Doctor of Philosophy (Physics), RMIT University (2015)
I've decided to make my thesis files public, as many people have asked about the particulars of how I've done things. At some stage soon I'll write up a blog post discussing some of the finer points, but until then you can take a look at a compiled (pdf) version here.
Constructing circuits which invoke the tunnelling effect of Josephson junctions in the superconducting regime manifest controllable, quantum properties. The development of a quantum computer employing these phenomena is just one of the many advantages to be gained from building such devices.
However, the use of quantum bits for computation is dependent on the ability to operate them in an essentially isolated environment. The phenomenon of decoherence refers to the instability of a quantum state of a system when it interacts with the surrounding environment. Superconducting qubits are sensitive to decoherence mechanisms within the readout leads connecting to the device, and more importantly from the materials from which they are manufactured. Removal or control of these imperfections is required before quantum computers using superconducting circuit architecture can be realised.
One identifiable noise source is the so called 'strongly coupled' two-level system (TLS). Comparable resonance frequencies to the qubit; strong coupling strengths and decoherence times long enough to allow coherent oscillations between the qubit and TLS have been experimentally measured. The premise of this thesis is that positional anharmonicity of oxygen atoms arises within the AlOx barrier of the Josephson junction solely due to its amorphous construction.
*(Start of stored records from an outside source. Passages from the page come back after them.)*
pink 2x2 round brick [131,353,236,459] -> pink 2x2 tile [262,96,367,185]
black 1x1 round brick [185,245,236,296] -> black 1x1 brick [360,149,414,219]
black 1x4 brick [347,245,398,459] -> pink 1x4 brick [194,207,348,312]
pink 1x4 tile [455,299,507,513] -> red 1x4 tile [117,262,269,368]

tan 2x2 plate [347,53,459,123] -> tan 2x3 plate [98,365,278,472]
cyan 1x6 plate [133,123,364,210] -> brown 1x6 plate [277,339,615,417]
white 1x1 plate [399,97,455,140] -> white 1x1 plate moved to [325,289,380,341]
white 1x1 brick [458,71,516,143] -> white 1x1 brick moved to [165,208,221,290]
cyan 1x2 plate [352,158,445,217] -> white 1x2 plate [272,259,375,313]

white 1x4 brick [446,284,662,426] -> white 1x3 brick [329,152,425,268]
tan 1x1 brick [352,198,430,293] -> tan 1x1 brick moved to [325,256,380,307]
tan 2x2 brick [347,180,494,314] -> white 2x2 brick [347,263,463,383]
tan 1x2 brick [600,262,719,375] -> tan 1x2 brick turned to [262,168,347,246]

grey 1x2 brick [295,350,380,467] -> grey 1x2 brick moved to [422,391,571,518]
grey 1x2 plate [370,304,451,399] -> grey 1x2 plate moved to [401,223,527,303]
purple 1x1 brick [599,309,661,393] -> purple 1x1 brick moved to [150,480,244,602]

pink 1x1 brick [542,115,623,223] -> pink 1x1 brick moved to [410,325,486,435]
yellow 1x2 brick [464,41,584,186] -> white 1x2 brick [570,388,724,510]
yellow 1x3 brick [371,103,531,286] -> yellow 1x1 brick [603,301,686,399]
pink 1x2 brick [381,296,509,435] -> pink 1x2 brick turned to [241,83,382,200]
This ansatz allows the existence of various spatial configurations throughout the layer, causing unique TLS properties based solely on atomic positions and rotation in relation to the external electric field.
To validate this conjecture, Josephson junction models are constructed using a hybrid ab initio and molecular mechanics approach, with various stoichiometry and density properties to reflect experimental observations of the barrier. The resultant atomic positions provide input conditions through a Voronoi classification scheme to a framework describing an oxygen atom that has the capacity to become spatially delocalised as bonds perturb away from a crystalline structure. A direct diagonalisation method is developed for low dimensional descriptions and a Wick-rotated time-dependent Schrödinger equation implementation is used for three dimensional investigations.
Calculated properties are compared to many current experimental strongly coupled TLS measurements in phase qubits, which shows the models' capacity to explain how an oxygen atom can generate a large dipole and appropriate ground to first excited state splitting values expected of a TLS by merely migrating from its preferred lattice position.